Serrano: I think VR is a short-term novelty. People may feel, "Oh! Now I know what it feels like to be a Syrian refugee!" But if you just think about it for, like, a couple of seconds – no, you don't know what it's like to be a Syrian refugee. There's a lot more about it than just seeing where they live.

Thank you, counsellor. Ms. Brillhart, why do you love VR?

Brillhart: It's forcing me to rewire myself creatively, which is invigorating. It's exciting and frustrating and crazy all at the same time.

How so?

Brillhart: Film had 100 years to figure out its language, right? You go to school, you learn about the language, there are books about it, people tell you what to do – you can work within those confines, and it's fine. But with VR, that stuff doesn't necessarily all apply.

So there's a lot of trial – no pun intended, counsellor – and error?

Brillhart: Sometimes it's – "I'm just going to go in these different directions and hope something cool happens. I don't know if it will, it may be a disaster but it may be something really special," and that's where we are right now.

It doesn't sound as if you actually believe VR is ready to take us into the future, counsellor.

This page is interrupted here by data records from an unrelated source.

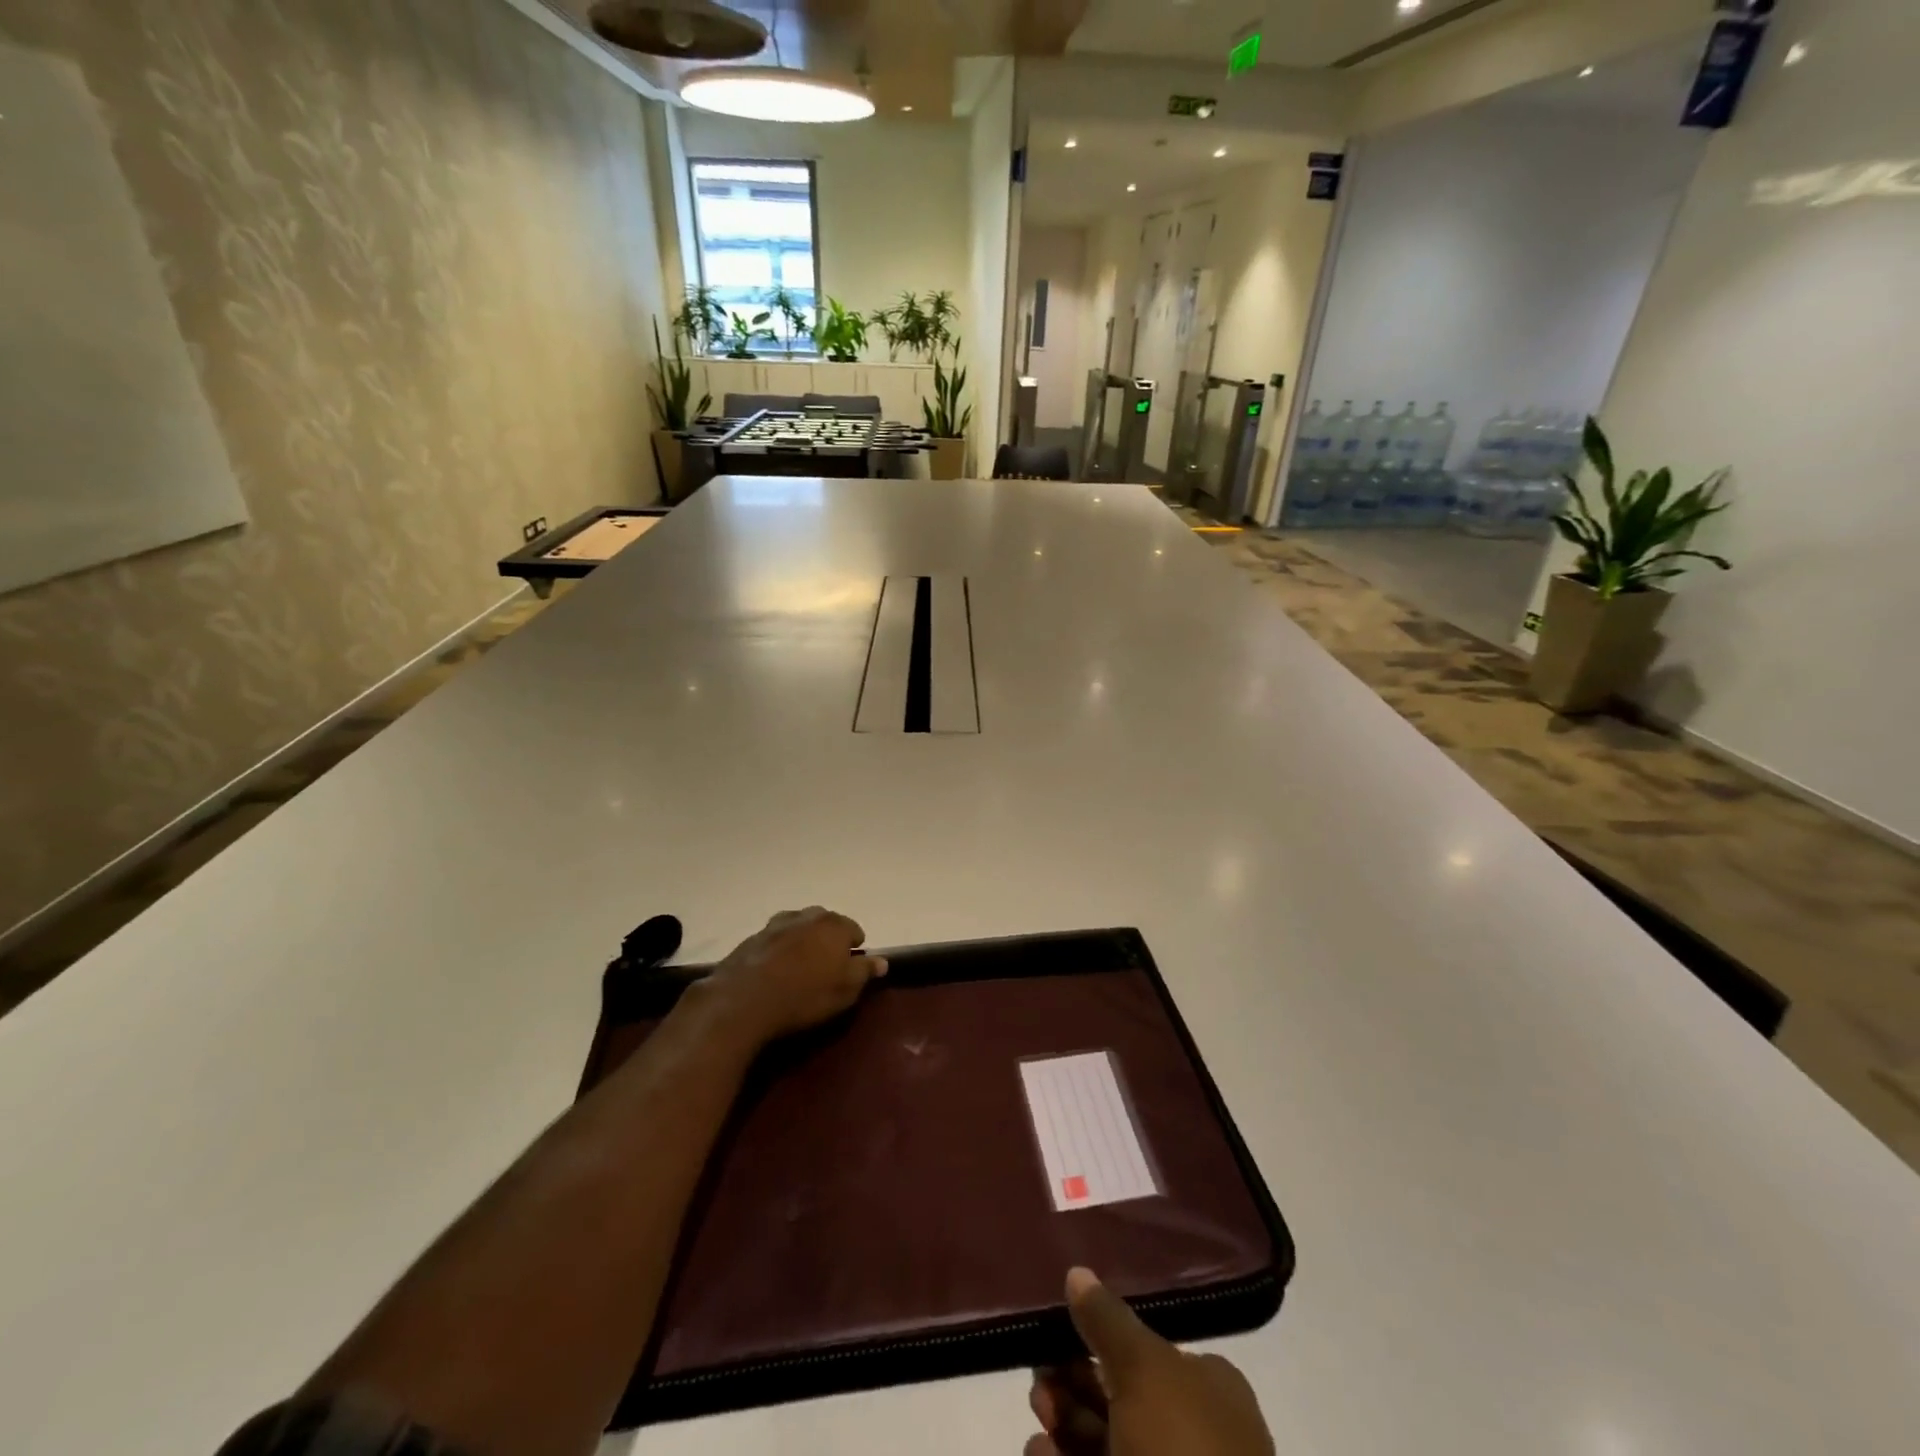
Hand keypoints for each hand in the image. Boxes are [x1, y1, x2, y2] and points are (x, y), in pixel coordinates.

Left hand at [701, 907, 886, 1046]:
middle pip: (825, 923)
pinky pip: (774, 940)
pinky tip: (775, 971)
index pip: (855, 930)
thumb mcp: (845, 990)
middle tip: (826, 968)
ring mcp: (777, 924)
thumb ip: (865, 972)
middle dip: (828, 940)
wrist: (744, 1000)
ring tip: (799, 968)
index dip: (855, 949)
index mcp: (835, 925)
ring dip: (802, 942)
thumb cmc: (805, 995)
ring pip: (798, 928)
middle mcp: (807, 916)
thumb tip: (882, 961)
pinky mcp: (752, 937)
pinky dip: (779, 950)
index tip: (851, 969)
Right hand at [1026, 1268, 1273, 1455]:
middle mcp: (1191, 1432)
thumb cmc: (1182, 1450)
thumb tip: (1077, 1272)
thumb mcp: (1143, 1368)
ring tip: (1038, 1419)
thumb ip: (1106, 1319)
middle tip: (1039, 1383)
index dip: (1099, 1341)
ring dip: (1064, 1425)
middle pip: (1118, 1396)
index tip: (1058, 1337)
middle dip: (1072, 1386)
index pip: (1145, 1351)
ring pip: (1104, 1440)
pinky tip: (1038, 1453)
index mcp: (1207, 1389)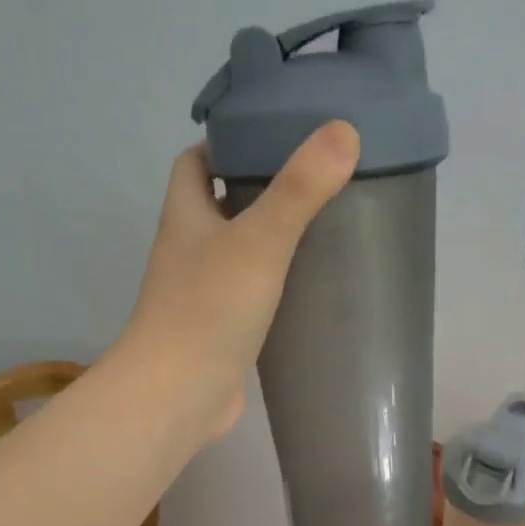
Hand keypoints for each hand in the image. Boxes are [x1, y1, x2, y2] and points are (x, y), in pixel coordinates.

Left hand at [119, 121, 359, 440]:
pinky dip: (277, 283)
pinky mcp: (223, 328)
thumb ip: (300, 189)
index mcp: (186, 215)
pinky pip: (251, 292)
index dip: (226, 142)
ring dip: (272, 237)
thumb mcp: (259, 239)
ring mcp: (204, 292)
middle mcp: (189, 248)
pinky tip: (313, 284)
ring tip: (325, 223)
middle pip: (220, 202)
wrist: (178, 395)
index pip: (194, 161)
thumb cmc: (209, 309)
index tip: (274, 136)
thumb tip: (345, 130)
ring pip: (239, 250)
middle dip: (260, 187)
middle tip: (315, 178)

Brillhart: There are things that VR is good at, that film can't do. Film is a frame that we compose, and it's a remarkable medium because you're able to take this compressed atom of story and character and space and time and then transfer it to an objective viewer. But VR is about having someone actually present in that space. So, if you think of it as a compressed atom, a frame of this stuff that we've crafted, and then you just see that atom explode – think the Big Bang – then it's like, the story and everything that was in that frame is everywhere. And the potential is everywhere.

Forget the atoms. You've just blown my mind, counsellor.

Brillhart: There are things VR won't be able to do as well. If there is a very specific thing that you need someone to absolutely see, that's a film thing. There are plenty of documentaries that I've seen where it's so important to just be able to listen to someone talk about their experience and have someone focus on that. It's not a "film versus VR" thing. It's a "film and VR" thing.

This pretrial transcript has been condensed and edited, and some of the judge's lines have been rewritten to make him sound smarter than he actually was.

Editor's note: Ana Serrano is the chief digital officer of the Canadian Film Centre. Incorrect information appeared in the original version of this article.